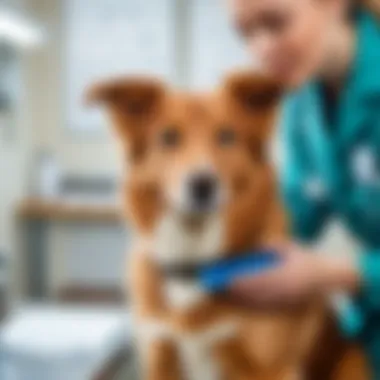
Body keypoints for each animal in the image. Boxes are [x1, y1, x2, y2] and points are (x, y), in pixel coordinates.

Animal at [87, 72, 368, 380]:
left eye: (226, 136)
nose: (202, 185)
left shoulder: (269, 368)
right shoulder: (161, 356)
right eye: (168, 137)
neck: (196, 262)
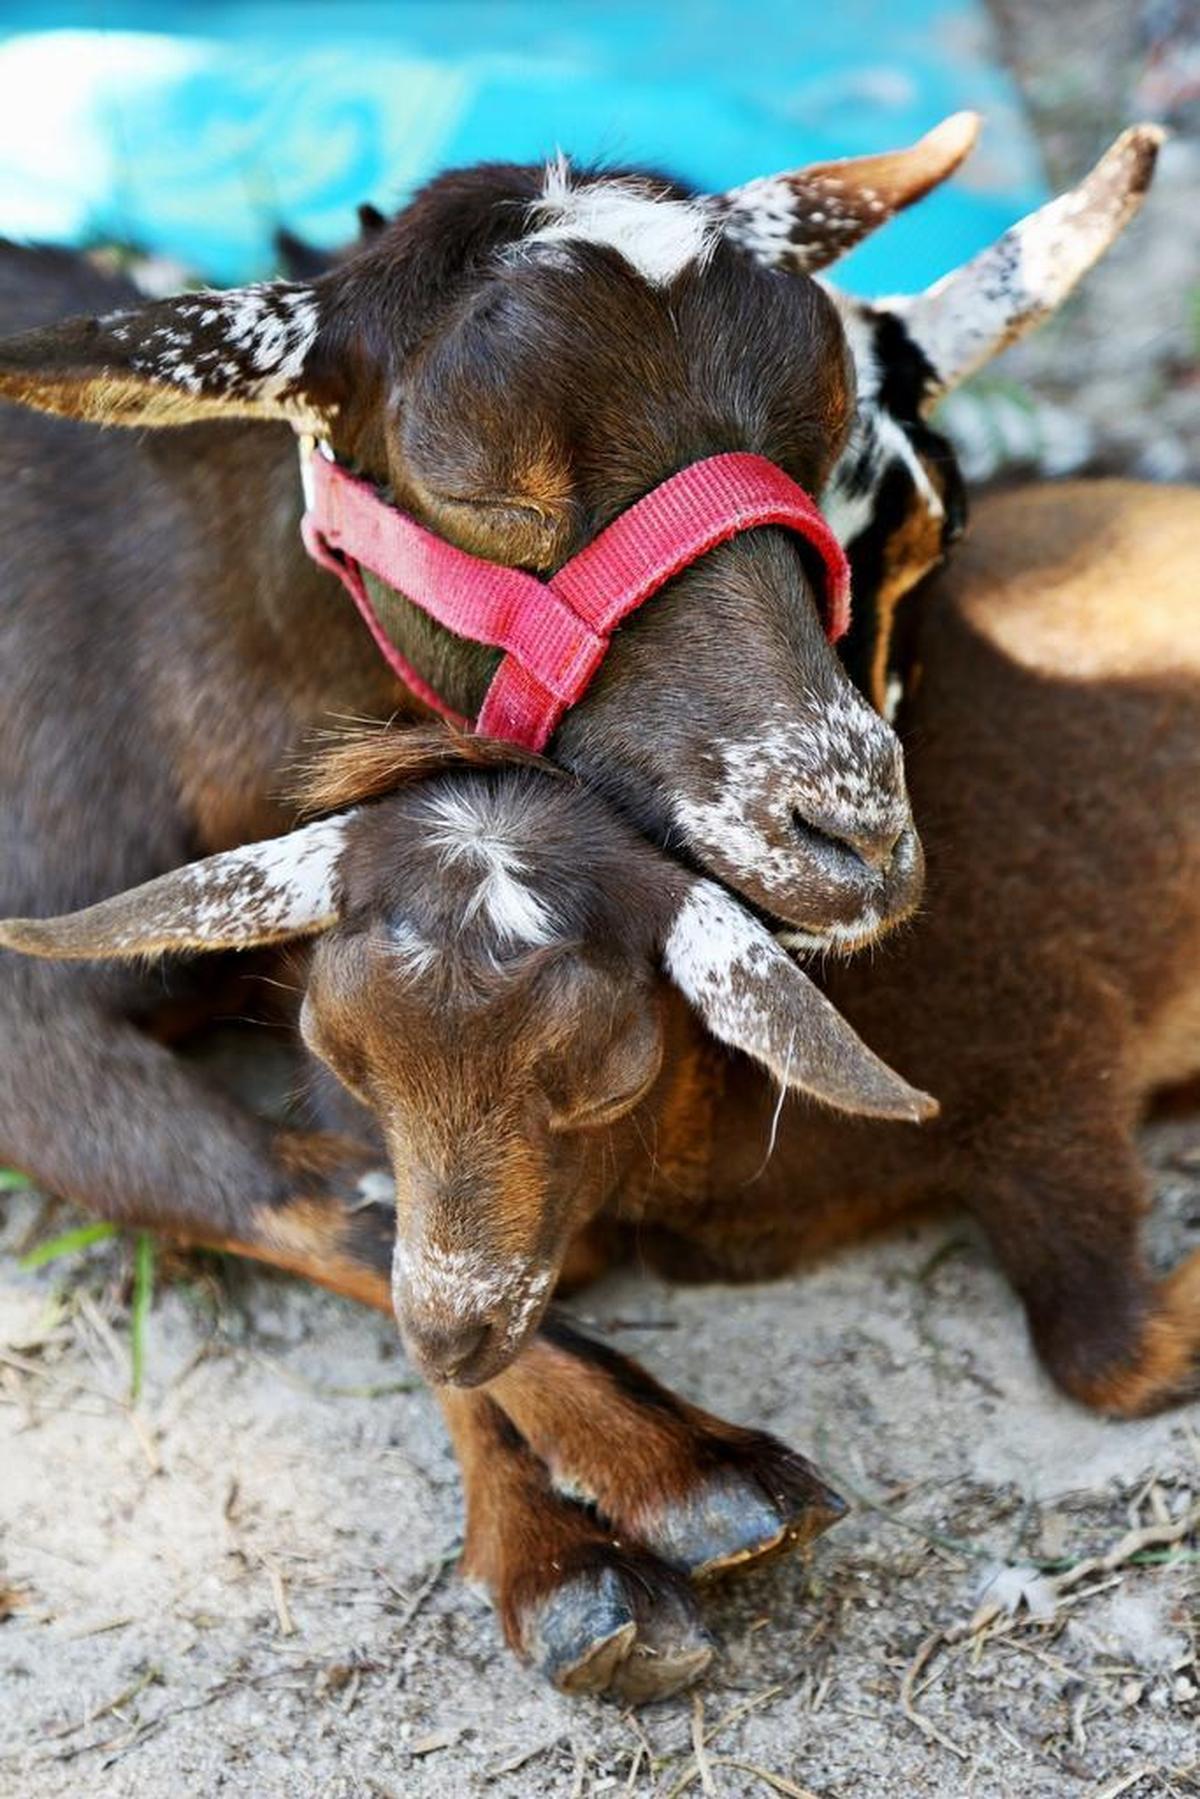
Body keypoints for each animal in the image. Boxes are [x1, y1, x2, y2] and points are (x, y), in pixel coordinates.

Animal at [10, 479, 1199, 1698]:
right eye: (335, 1052)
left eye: (611, 1072)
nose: (443, 1334)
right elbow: (368, 1221)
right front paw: (581, 1556)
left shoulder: (1043, 1050)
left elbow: (1110, 1346)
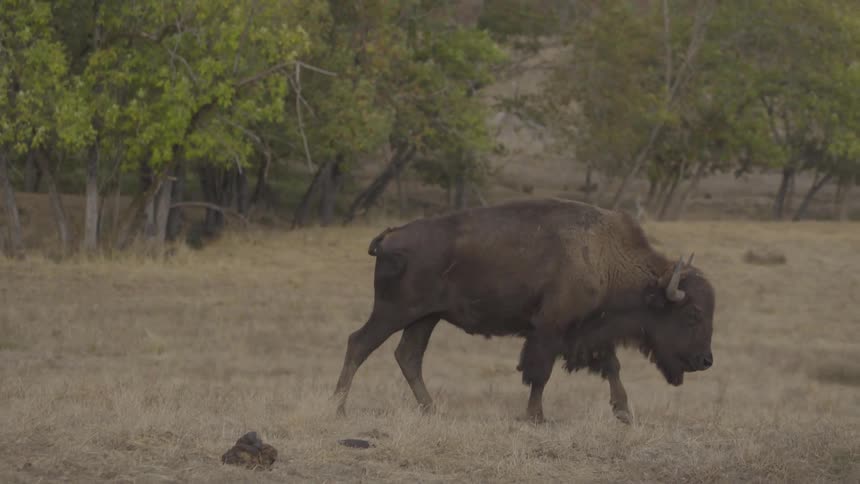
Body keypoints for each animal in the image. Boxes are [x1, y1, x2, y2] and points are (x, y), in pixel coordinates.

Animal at [333, 198, 715, 423]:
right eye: (693, 314)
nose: (705, 361)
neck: (605, 257)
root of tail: (391, 236)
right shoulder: (549, 329)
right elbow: (539, 373)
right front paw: (535, 417)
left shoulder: (590, 330)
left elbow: (611, 366)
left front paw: (623, 413)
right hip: (394, 312)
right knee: (359, 343)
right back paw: (339, 408)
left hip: (425, 318)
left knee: (408, 356)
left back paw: (433, 410)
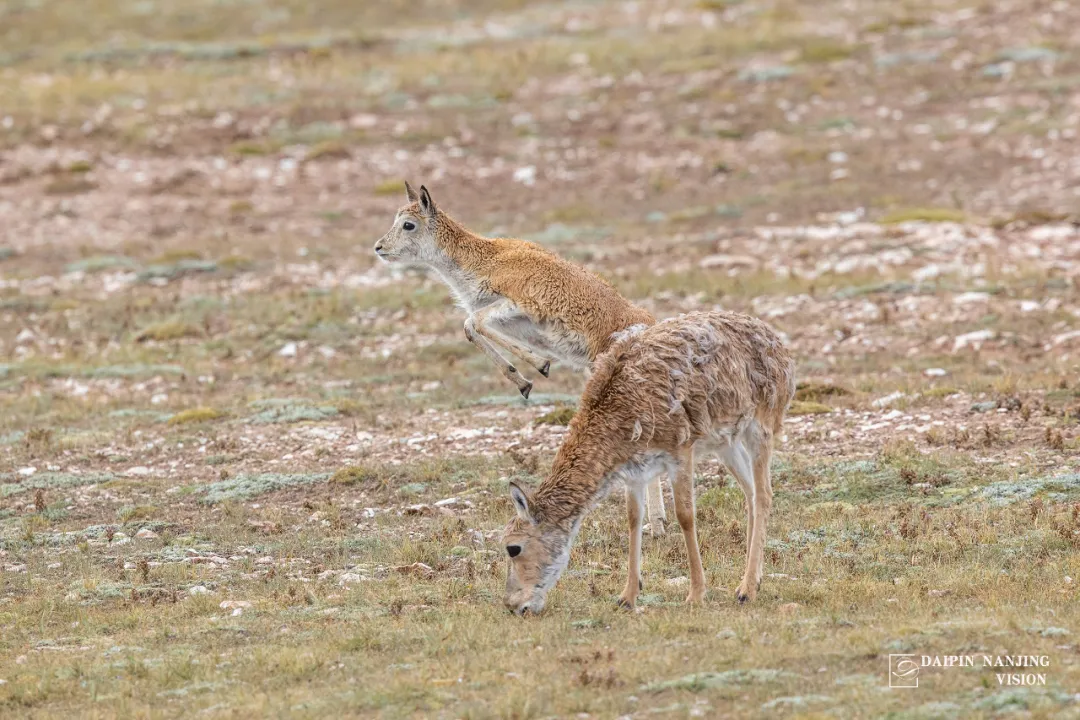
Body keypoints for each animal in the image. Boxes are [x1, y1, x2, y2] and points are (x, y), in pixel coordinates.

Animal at [373, 184, 673, 535]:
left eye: (408, 224)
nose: (379, 247)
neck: (486, 259)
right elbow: (470, 326)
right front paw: (527, 377)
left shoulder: (516, 304)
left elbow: (474, 322)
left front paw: (537, 368)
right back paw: (656, 522)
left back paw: (656, 524)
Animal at [501, 310, 799, 613]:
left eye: (513, 547)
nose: (512, 605)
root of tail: (779, 345)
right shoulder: (636, 472)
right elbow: (634, 519)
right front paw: (628, 595)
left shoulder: (680, 452)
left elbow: (685, 516)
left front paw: (696, 593)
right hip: (726, 443)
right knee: (750, 493)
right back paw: (754, 578)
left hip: (761, 428)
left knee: (764, 494)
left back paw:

===============

▸ WORK REQUIRED: A verbatim transcription of the records, pictures excluded, is the required output.

▸ SOLUTION TO THE PROBLEM:
Body keypoints for each animal in the image. Boxes are [x1, y1, x2, y2] and points are (x, y), in pixel coordinates.

Animal at [87, 72, 368, 380]:
left eye: (226, 136)
nose: (202, 185)
left shoulder: (269, 368)
right shoulder: (161, 356)
right eye: (168, 137)
neck: (196, 262)
Body keypoints for each animal in the image. Boxes are [x1, y1, x2, y2] and points are (x, y), in pixel coordinates.

Animal at [10, 479, 1199, 1698]:
right eye: (335, 1052)
left eye: (611, 1072)
nose: (443, 1334)
right elbow: (368, 1221)
right front paw: (581, 1556)
left shoulder: (1043, 1050)
left elbow: (1110, 1346)
Body keypoints for each animal in the image. Boxes are [x1, y1, x2, y2] and points are (x, y), in pixel coordinates.

Animal at [333, 198, 715, 423]:
right eye: (693, 314)
nose: (705, 361)
neck: (605, 257)
root of tail: (391, 236)
right shoulder: (549, 329)
right elbow: (539, 373)
right front paw: (535, 417)
left shoulder: (590, 330)
left elbow: (611, 366)
left front paw: (623, 413)
right hip: (394, 312)
right knee: (359, 343)
right back paw: (339, 408)
left hip: (425, 318)
left knee: (408, 356)
left back paw: (433, 410)
Body keypoints for each animal in the image. Boxes are [x1, y1, x2, y2] and points are (x, y), in pixel coordinates.

Animal at [373, 184, 673, 535]:
left eye: (408, 224)
nose: (379, 247)
neck: (486, 259)
right elbow: (470, 326)
right front paw: (527, 377)
left shoulder: (516, 304)
left elbow: (474, 322)
left front paw: (537, 368)
right back paw: (656, 522)
left back paw: (656, 524)
Animal at [501, 310, 799, 613]:
left eye: (513, 547)
nose: (512, 605)
root of tail: (779, 345)
right shoulder: (636, 472)
right elbow: (634, 519)
right front paw: (628, 595)
left shoulder: (680, 452)
left elbow: (685, 516)
left front paw: (696, 593)
right hip: (726, 443)
right knee: (750, 493)
right back paw: (754, 578)
left hip: (761, 428)
left knee: (764, 494)
left back paw:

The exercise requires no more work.